* Start *
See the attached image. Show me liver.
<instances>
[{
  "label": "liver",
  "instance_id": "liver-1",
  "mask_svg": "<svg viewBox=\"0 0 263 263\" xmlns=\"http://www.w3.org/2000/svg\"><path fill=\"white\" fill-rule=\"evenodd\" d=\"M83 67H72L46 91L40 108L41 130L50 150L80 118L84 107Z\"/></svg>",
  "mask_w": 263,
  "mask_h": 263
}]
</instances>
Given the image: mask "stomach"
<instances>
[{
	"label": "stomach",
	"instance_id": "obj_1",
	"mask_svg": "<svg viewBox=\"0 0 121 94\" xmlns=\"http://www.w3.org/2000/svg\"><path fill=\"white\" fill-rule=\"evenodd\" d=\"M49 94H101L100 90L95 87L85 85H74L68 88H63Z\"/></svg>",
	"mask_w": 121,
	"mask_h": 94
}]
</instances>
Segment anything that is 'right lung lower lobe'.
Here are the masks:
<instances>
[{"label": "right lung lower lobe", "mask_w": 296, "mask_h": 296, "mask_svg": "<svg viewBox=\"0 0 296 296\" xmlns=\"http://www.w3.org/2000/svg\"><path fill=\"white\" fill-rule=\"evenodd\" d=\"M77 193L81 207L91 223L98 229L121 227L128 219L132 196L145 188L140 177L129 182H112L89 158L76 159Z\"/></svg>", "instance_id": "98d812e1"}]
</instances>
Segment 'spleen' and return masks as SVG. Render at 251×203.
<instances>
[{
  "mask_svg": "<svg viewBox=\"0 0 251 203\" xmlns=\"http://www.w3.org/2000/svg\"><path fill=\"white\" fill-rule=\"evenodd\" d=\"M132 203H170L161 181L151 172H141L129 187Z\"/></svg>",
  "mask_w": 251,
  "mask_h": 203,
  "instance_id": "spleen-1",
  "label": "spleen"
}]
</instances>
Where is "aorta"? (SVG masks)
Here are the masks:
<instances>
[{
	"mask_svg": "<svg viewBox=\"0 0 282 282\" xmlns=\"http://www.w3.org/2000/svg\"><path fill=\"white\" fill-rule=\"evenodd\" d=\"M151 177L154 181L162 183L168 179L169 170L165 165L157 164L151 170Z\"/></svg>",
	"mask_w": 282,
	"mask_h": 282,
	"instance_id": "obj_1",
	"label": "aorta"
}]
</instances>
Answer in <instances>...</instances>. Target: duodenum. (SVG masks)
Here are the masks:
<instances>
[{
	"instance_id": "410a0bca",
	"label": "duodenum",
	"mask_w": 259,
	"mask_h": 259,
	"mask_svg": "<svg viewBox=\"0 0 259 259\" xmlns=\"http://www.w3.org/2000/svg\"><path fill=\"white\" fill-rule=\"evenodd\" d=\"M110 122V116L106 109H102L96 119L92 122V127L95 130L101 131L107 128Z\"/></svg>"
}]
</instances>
* End *
Exercise prompt: Return all of the items above verbatim, line for line, with no alterations of any kind.

Problem solution:
See the attached image. Show me liver.
<instances>
[{
  "label": "liver",
  "instance_id": "liver-1",
  "mask_svg": "<svg viewBox=\"0 0 263 263\" xmlns=\"http://www.w3.org/2000/svg\"><path fill=\"white\" fill-rule=\"evenodd\" d=\"M83 67H72L46 91L40 108L41 130L50 150L80 118L84 107Z\"/></svg>",
  "mask_w": 263,
  "mask_h": 263
}]
</instances>
Given the image: mask "stomach"
<instances>
[{
	"label": "stomach",
	"instance_id": "obj_1",
	"mask_svg": "<svg viewBox=\"0 0 121 94\" xmlns=\"http://www.w3.org/2000/svg\"><path fill=\"white\" fill-rule=\"evenodd\" d=\"M49 94H101L100 90L95 87L85 85H74L68 88H63Z\"/></svg>",
	"mask_w": 121,
	"mask_h": 94
}]
</instances>
Segment anything that is 'right lung lower lobe'.
Here are the masks:
<instances>
[{"label": "right lung lower lobe", "mask_w": 296, "mask_h": 296, "mask_svg": "<svg viewBox=\"0 0 296 296\" xmlns=\"http://www.w3.org/2000/svg\"><path fill=\"white\" fill-rule=\"evenodd\" d=\"M77 193L81 207L91 223L98 229L121 227L128 219L132 196L145 188L140 177L129 182H112L89 158L76 159Z\"/></svg>", "instance_id": "98d812e1"}]
</instances>
Segment 'spleen' and return masks as SVG. Render at 251×203.
<instances>
[{
  "mask_svg": "<svg viewBox=\"0 0 251 203\" xmlns=\"http://www.w3.org/2000/svg\"><path fill=\"white\" fill-rule=\"evenodd\" d=\"M132 203H170L161 181L151 172H141L129 187Z\"/></svg>",
  "mask_w": 251,
  "mask_h": 203,
  "instance_id": "spleen-1",
  "label": "spleen"
}]
</instances>
Where is "aorta"? (SVG masks)
Here are the masks:
<instances>
[{
	"mask_svg": "<svg viewBox=\"0 0 282 282\" xmlns=\"http://www.w3.org/2000/svg\"><path fill=\"white\" fill-rule=\"evenodd\" d=\"M151 177L154 181L162 183L168 179L169 170L165 165L157 164L151 170Z\"/></svg>",
	"mask_w": 282,
	"mask_h": 282,
	"instance_id": "obj_1",
	"label": "aorta"
}]
</instances>
Answer in <instances>...</instances>. Target: duodenum. (SVG masks)
Here are the masks:
<instances>
[{
	"instance_id": "410a0bca",
	"label": "duodenum",
	"mask_w": 259,
	"mask_h": 259,
	"mask_svg": "<svg viewBox=\"0 0 259 259\" xmlns=\"http://www.w3.org/2000/svg\"><path fill=\"white\" fill-rule=\"evenodd\" d=\"M110 122V116L106 109H102L96 119L92 122V127L95 130L101 131L107 128Z\"/></svg>"
}]
</instances>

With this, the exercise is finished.